I'm trying to work my way into the mindset that I'm actually an adult now. I mean, I've been an adult for almost five years, but it's starting to feel official.
Two of my best friends are engaged and very pregnant. I started a full-time job with benefits and regular hours. I did something outside of work with a guy in his forties and his family. I am old and vaguely depressed. Where did my childhood go? Wasn't I supposed to be seriously dating somebody on the way to marriage now? Is this how it's going to be until I turn sixty-five and retire?
Onward and upward.
I saw The Simpsons Movie yesterday. Not an awful lot to say about it. If you like The Simpsons, you'll like the movie adaptation just as much. It's not as revolutionary as the South Park movie, but it keeps the legacy of the show intact and unspoiled. My biggest complaint would be the lack of screen time devoted to the secondary characters of Springfield (who, let's face it, are the heart and soul of the entire show). On television, characters like Apu and Moe overcome their stereotypical animation to become living, breathing characters that we care about. On the big screen, they are there merely for a few one-liners.
When it comes to music, I've been indulging in some summer movie scores. First: the score to Fantastic 4: Rise of the Silver Surfer by John Ottman. I've been impressed by Ottman's superhero scores in the past (X2: X-Men United and Superman Returns), and I heard the end credits suite for this movie and fell in love with what turns out to be the Silver Surfer's theme. I'm disappointed to say that there is little else on the album that is remotely inspired or inspiring. The disc is full of dreary, dissonant underscore and--worse yet--repetition of the central themes that becomes first monotonous and then annoying. If I had to guess, I'd say that Ottman gave the best possible film score to a movie as bad as Fantastic 4, and failed just as miserably as the cast and crew.

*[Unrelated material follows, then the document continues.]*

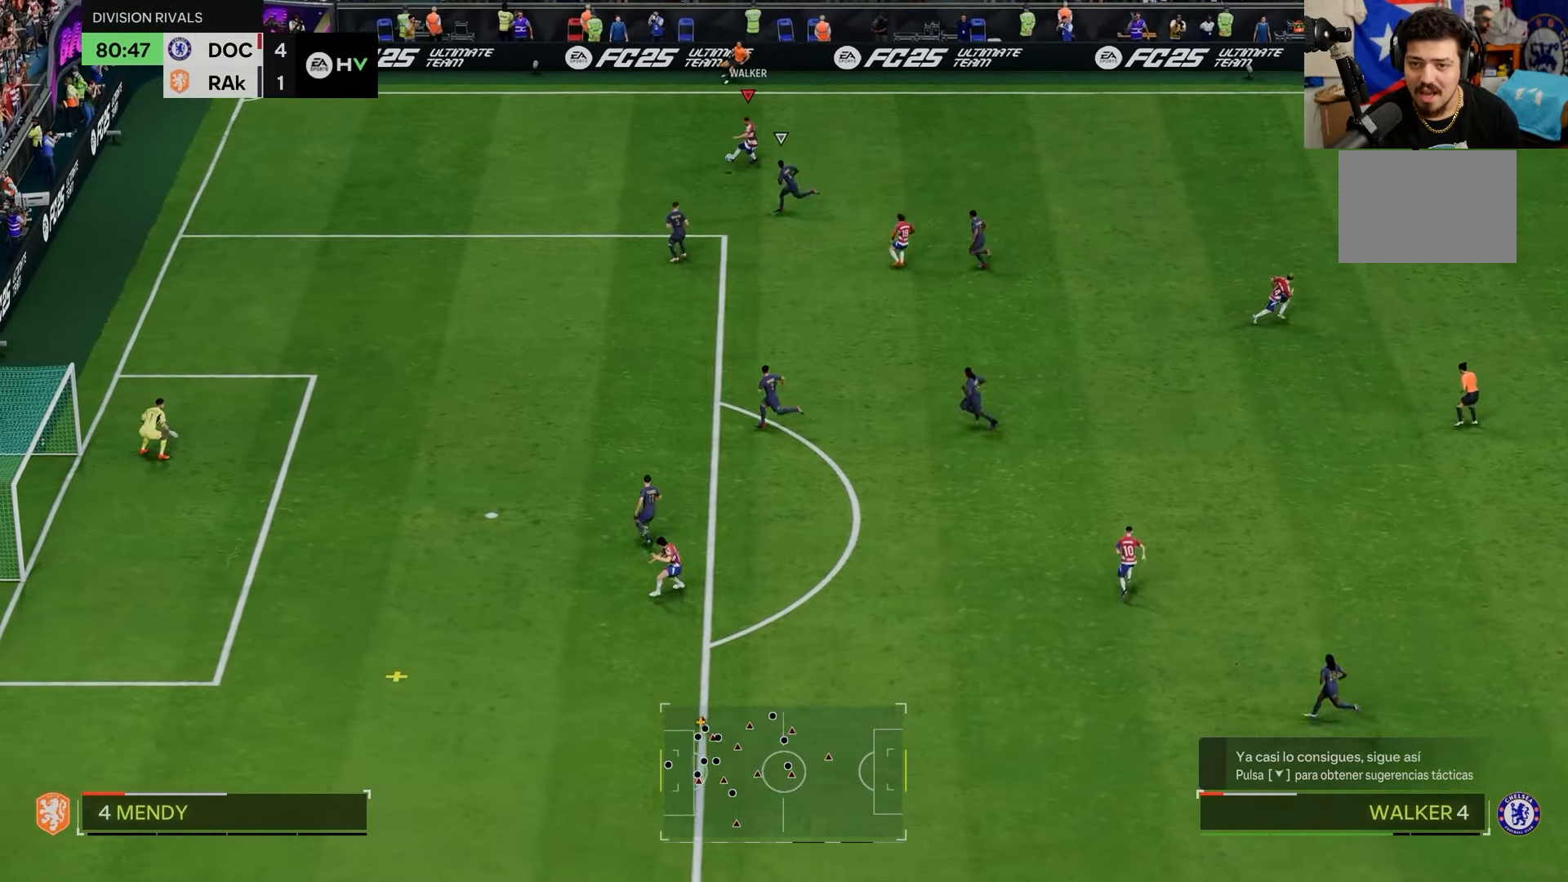
{"buttons": ["R2"], "left_stick": "left", "events": [[283, "left_stick", "down-left"], [400, "left_stick", "left"]]}
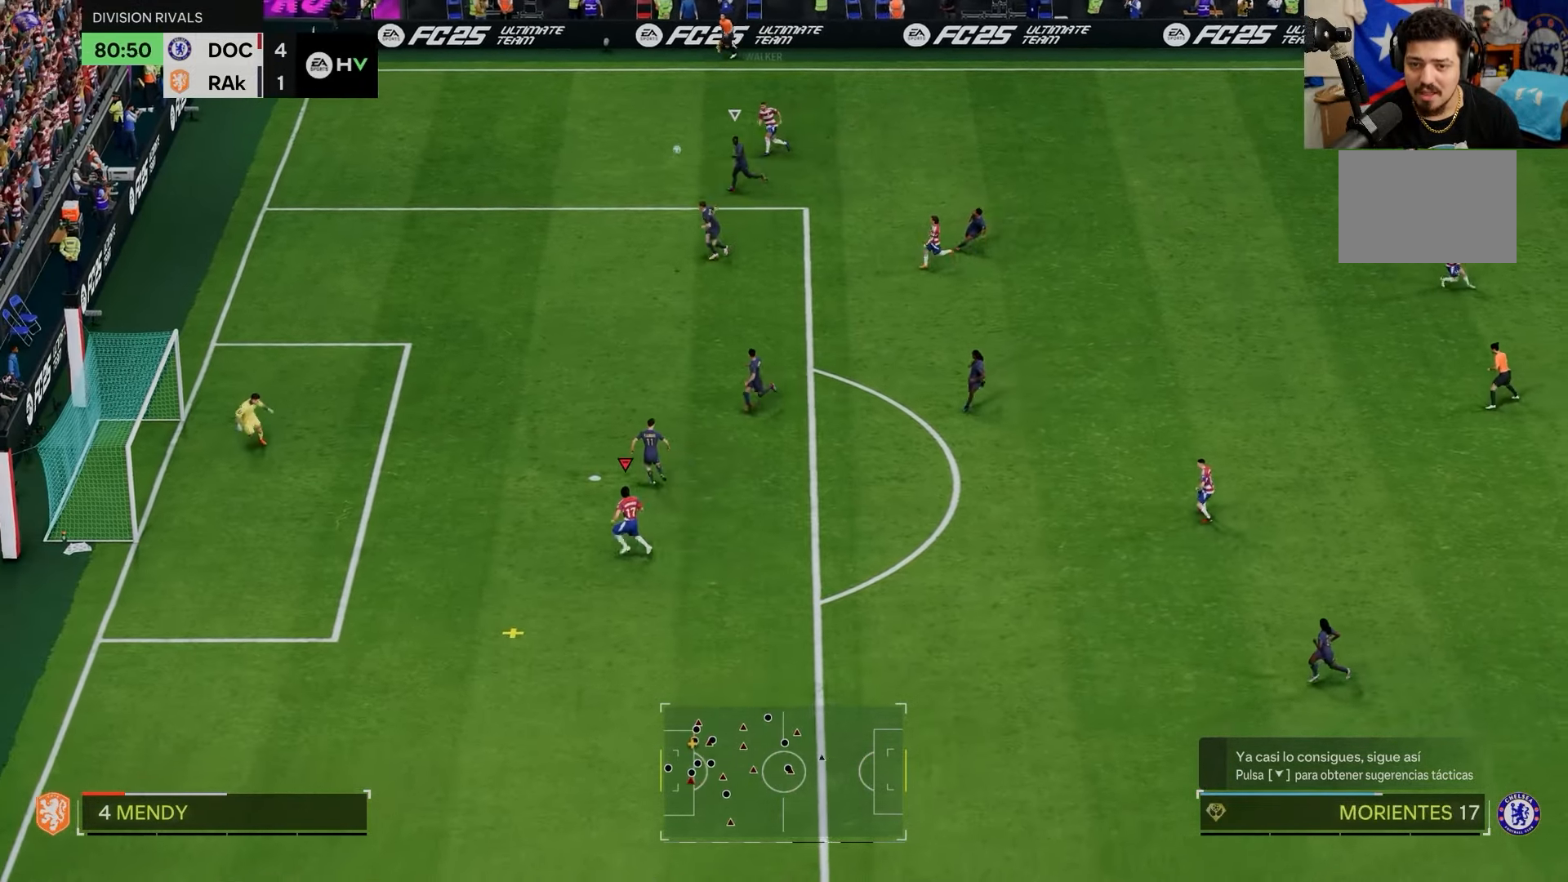
{"buttons": ["R2"], "left_stick": "up-left", "events": [[117, "left_stick", "up-left"]]}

Another franchise falls further into the toilet with Nicholas Hooper's score to Harry Potter and the Order of the Phoenix. After Patrick Doyle's bland effort in Goblet of Fire, I was happy to see a changing of the guard. However, Hooper's music seems entirely out of place in every way. Where the film is the "darkest yet" in the series, the score is jaunty and light-hearted. Where the film is steeped in fantasy and teenage angst, we are given music straight out of a 1960s western. It's a listenable score, and enjoyable, but belongs elsewhere. I really wanted to consider the music for this series classic when it began in 2001, but the only score to come remotely close was John Williams' Prisoner of Azkaban work.
Michael Giacchino continues to earn his place as the "next big thing" in film scoring with Ratatouille. The score fits the film perfectly, and--more importantly for the sake of this review--makes a damn good listening experience on CD. The writing is smooth and jazzy, formulaic at times but never in a hackneyed way. In a world overrun by the synth-enhanced bombast of Hans Zimmer's action scores, it's nice to hear a listenable album performed entirely by live musical combos.
Don't get me wrong--I like Hans Zimmer. In fact, his score to The Simpsons Movie is beyond groovy. Free of the orchestral thwomp-trap made popular by his scores to the Pirates of the Caribbean movies, Zimmer writes in a light comedic style that best displays his talent with melody. He writes with a manic energy that suggests some of Danny Elfman's comedic work from the 1990s, and twists Elfman's famous Simpsons theme song into his own themes. It's a shame that the score was mixed so low in the actual movie.
Gaming...I am apparently becoming a gamer, despite the fact that I couldn't actually care less about gaming. My idea of an enjoyable board game experience is Trivial Pursuit or Scattergories--party games that test your knowledge more than your ability to strategize. Still, when all of your friends and coworkers are Eurogamers, you have to play just to stay social.
Ticket to Ride is a game about building train tracks across America. This game is among my favorites of the Eurogames I've played, but I can't tell if that's because it's good or because I actually won it.
Condottiere is a card game that is pretty entertaining too. Uh...no review.
I've been playing Dungeons and Dragons with some friends, which, once again, isn't really my thing. Still, it's a good way to stay friends with your friends I guess. I am a wizard named Thigpen. I have a pet bat named Thaddeus and a horse with no name.
This is where the blog post fizzles out.